Saved data entries:
#####

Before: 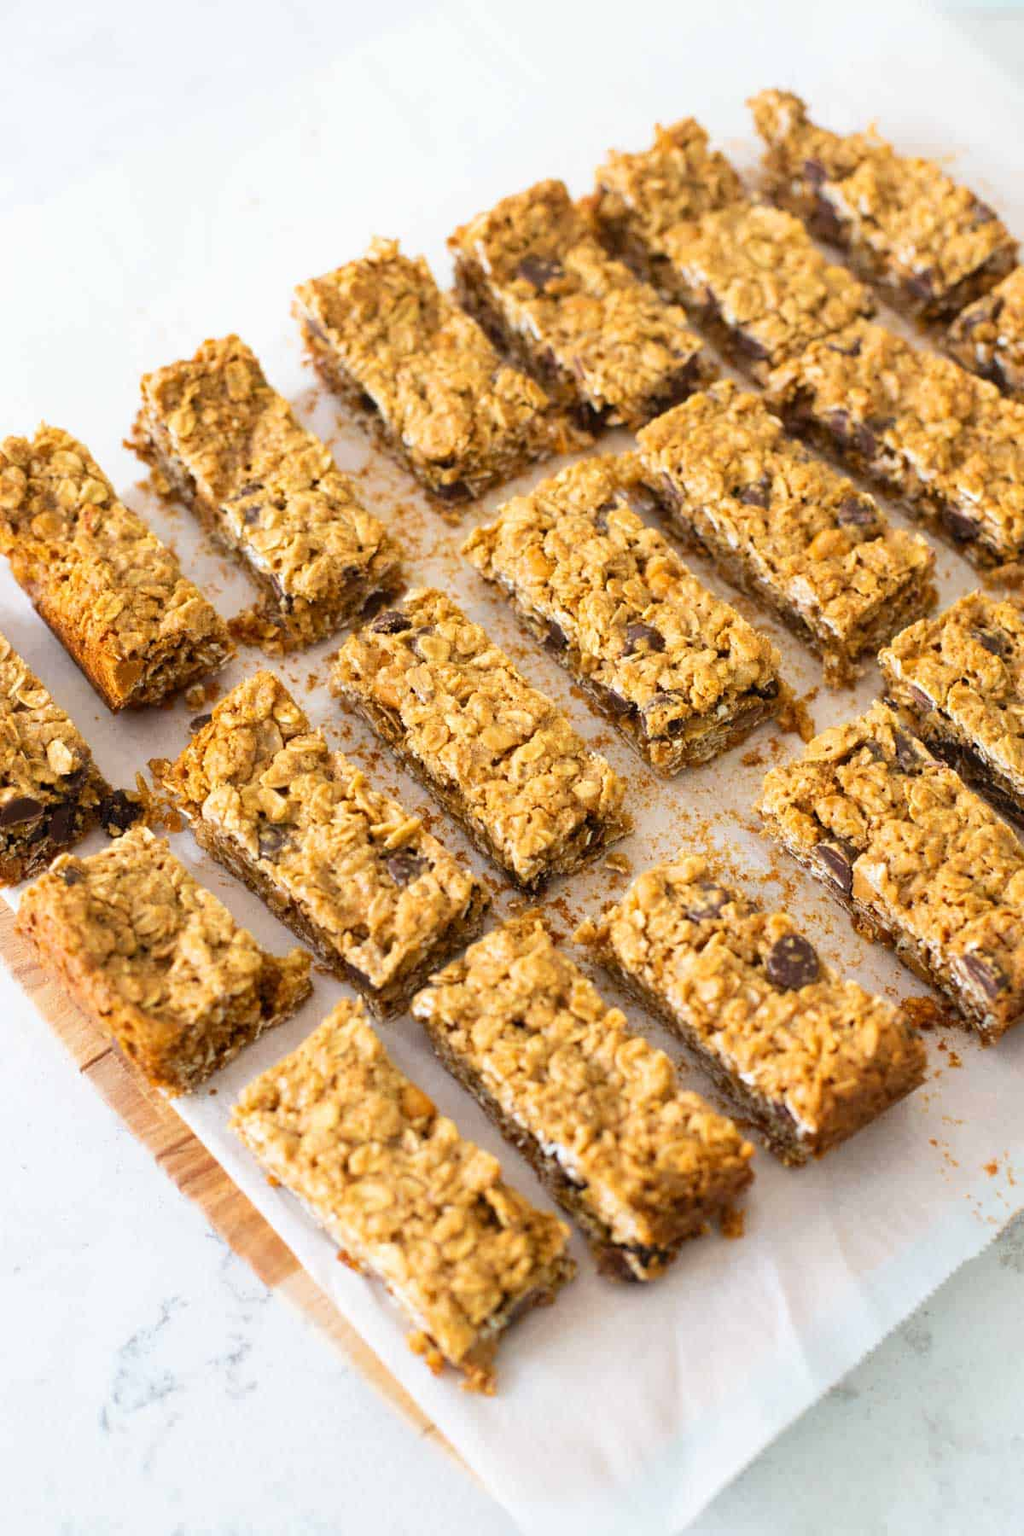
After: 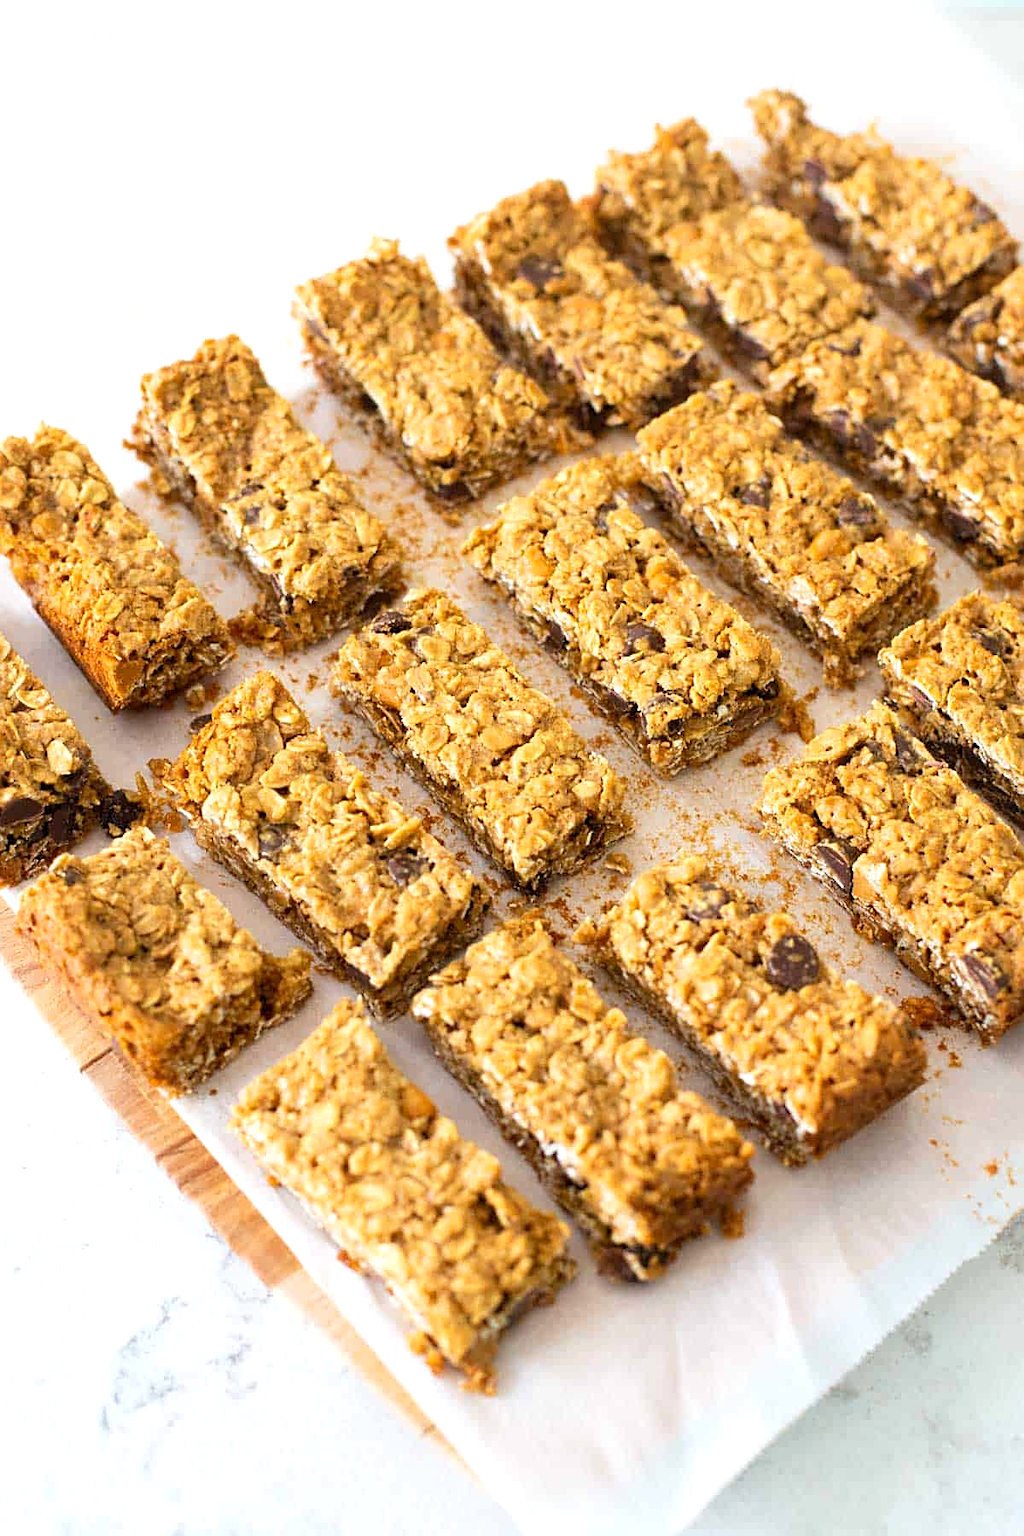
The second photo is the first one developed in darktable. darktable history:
exposure: black level correction 0.001, exposure 0.193 EV, compensate highlight preservation false
sharpen: on, module defaults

#####

Directions:
Switch "photo" to "image" throughout the records above and write the lines out again with everything else unchanged. Leave the pictures out of your answer.

Reply to the exercise:
Before: 
After: 
The second image is the first one developed in darktable. darktable history:
exposure: black level correction 0.001, exposure 0.193 EV, compensate highlight preservation false
sharpen: on, module defaults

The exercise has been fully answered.